NOTAS DO PROFESSOR - Erro comum: exportar em STL um modelo que precisa de material/textura, e "perder" tudo isso no processo (STL não guarda cor). - Mostrar a diferença de tamanho de ficheiro entre um OBJ simples e um FBX com texturas embutidas. - Perguntar: que formato usarias para um modelo destinado a um site em realidade aumentada? (glTF/GLB).

NOTAS DO PROFESSOR - Ligar diretamente à atitude "sentido de organização" do referencial: este slide é a materialização prática dela. - Erro comum: um único ficheiro "final_final_v2_bom.blend" sem qualquer estrutura, impossível de retomar mais tarde. - Exercício: pedir à turma para desenhar a estrutura de pastas que usariam no seu próprio projeto.

NOTAS DO PROFESSOR - Ligar à atitude "responsabilidade pelas suas ações": também é responsabilidade cuidar da própria saúde. - Erro comum: sessões de trabalho maratona sem pausas, sobretudo em prazos apertados de projeto. - Pedir à turma exemplos concretos de más posturas que já sentiram enquanto trabalhavam ao computador.

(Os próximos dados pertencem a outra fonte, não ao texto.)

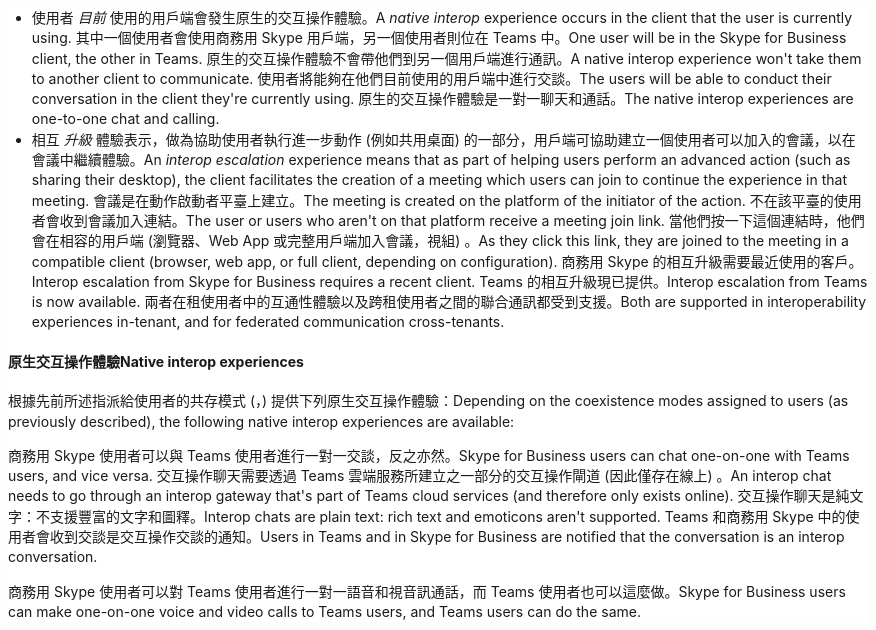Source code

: - <span data-ttu-id="95a63-209">使用者 _目前_ 使用的用戶端會發生原生的交互操作體驗。</span><span class="sxs-lookup"><span data-stu-id="95a63-209">A _native interop_ experience occurs in the client that the user is currently using.</span></span> <span data-ttu-id="95a63-210">其中一個使用者會使用商務用 Skype 用戶端，另一個使用者則位在 Teams 中。</span><span class="sxs-lookup"><span data-stu-id="95a63-210">One user will be in the Skype for Business client, the other in Teams.</span></span> <span data-ttu-id="95a63-211">原生的交互操作體驗不會帶他們到另一個用戶端進行通訊。</span><span class="sxs-lookup"><span data-stu-id="95a63-211">A native interop experience won't take them to another client to communicate.</span></span> <span data-ttu-id="95a63-212">使用者將能夠在他們目前使用的用戶端中進行交談。</span><span class="sxs-lookup"><span data-stu-id="95a63-212">The users will be able to conduct their conversation in the client they're currently using.</span></span> <span data-ttu-id="95a63-213">原生的交互操作體驗是一對一聊天和通話。</span><span class="sxs-lookup"><span data-stu-id="95a63-213">The native interop experiences are one-to-one chat and calling.</span></span>
- <span data-ttu-id="95a63-214">相互 _升級_ 體驗表示，做為協助使用者執行進一步動作 (例如共用桌面) 的一部分，用戶端可協助建立一個使用者可以加入的會議，以在會議中繼續體驗。</span><span class="sxs-lookup"><span data-stu-id="95a63-214">An _interop escalation_ experience means that as part of helping users perform an advanced action (such as sharing their desktop), the client facilitates the creation of a meeting which users can join to continue the experience in that meeting.</span></span> <span data-ttu-id="95a63-215">會議是在動作啟動者平臺上建立。</span><span class="sxs-lookup"><span data-stu-id="95a63-215">The meeting is created on the platform of the initiator of the action.</span></span> <span data-ttu-id="95a63-216">不在該平臺的使用者會收到會議加入連結。</span><span class="sxs-lookup"><span data-stu-id="95a63-216">The user or users who aren't on that platform receive a meeting join link.</span></span> <span data-ttu-id="95a63-217">當他們按一下這個連結時，他們會在相容的用戶端 (瀏覽器、Web App 或完整用戶端加入會議，視組) 。</span><span class="sxs-lookup"><span data-stu-id="95a63-217">As they click this link, they are joined to the meeting in a compatible client (browser, web app, or full client, depending on configuration).</span></span> <span data-ttu-id="95a63-218">商務用 Skype 的相互升級需要最近使用的客戶。</span><span class="sxs-lookup"><span data-stu-id="95a63-218">Interop escalation from Skype for Business requires a recent client.</span></span> <span data-ttu-id="95a63-219">Teams 的相互升級現已提供。</span><span class="sxs-lookup"><span data-stu-id="95a63-219">Interop escalation from Teams is now available.</span></span> <span data-ttu-id="95a63-220">兩者在租使用者中的互通性體驗以及跨租使用者之間的聯合通訊都受到支援。</span><span class="sxs-lookup"><span data-stu-id="95a63-220">Both are supported in interoperability experiences in-tenant, and for federated communication cross-tenants.</span></span>

#### <a name="native-interop-experiences"></a><span data-ttu-id="95a63-221">原生交互操作體驗</span><span class="sxs-lookup"><span data-stu-id="95a63-221">Native interop experiences</span></span>

<span data-ttu-id="95a63-222">根據先前所述指派給使用者的共存模式 (，) 提供下列原生交互操作體驗：</span><span class="sxs-lookup"><span data-stu-id="95a63-222">Depending on the coexistence modes assigned to users (as previously described), the following native interop experiences are available:</span></span>

<span data-ttu-id="95a63-223">商務用 Skype 使用者可以與 Teams 使用者進行一對一交談，反之亦然。</span><span class="sxs-lookup"><span data-stu-id="95a63-223">Skype for Business users can chat one-on-one with Teams users, and vice versa.</span></span> <span data-ttu-id="95a63-224">交互操作聊天需要透過 Teams 雲端服務所建立之一部分的交互操作閘道 (因此僅存在線上) 。</span><span class="sxs-lookup"><span data-stu-id="95a63-224">An interop chat needs to go through an interop gateway that's part of Teams cloud services (and therefore only exists online).</span></span> <span data-ttu-id="95a63-225">交互操作聊天是純文字：不支援豐富的文字和圖釋。</span><span class="sxs-lookup"><span data-stu-id="95a63-225">Interop chats are plain text: rich text and emoticons aren't supported.</span></span> <span data-ttu-id="95a63-226">Teams 和商務用 Skype 中的使用者會收到交談是交互操作交談的通知。</span><span class="sxs-lookup"><span data-stu-id="95a63-226">Users in Teams and in Skype for Business are notified that the conversation is an interop conversation.</span></span>



<span data-ttu-id="95a63-227">商務用 Skype 使用者可以對 Teams 使用者進行一對一語音和視音訊通話，而 Teams 使用者也可以這麼做。</span><span class="sxs-lookup"><span data-stu-id="95a63-227">Skype for Business users can make one-on-one voice and video calls to Teams users, and Teams users can do the same.</span></span>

NOTAS DO PROFESSOR - Fechar ligando cada boa prática a um critério de desempenho ou atitude do referencial, para a turma ver o fio condutor da UC. - Perguntar à turma: qual foi o passo do fluxo que acharam mais difícil até agora? - Anunciar as fichas e o projeto: modelar, texturizar e renderizar um objeto de raiz.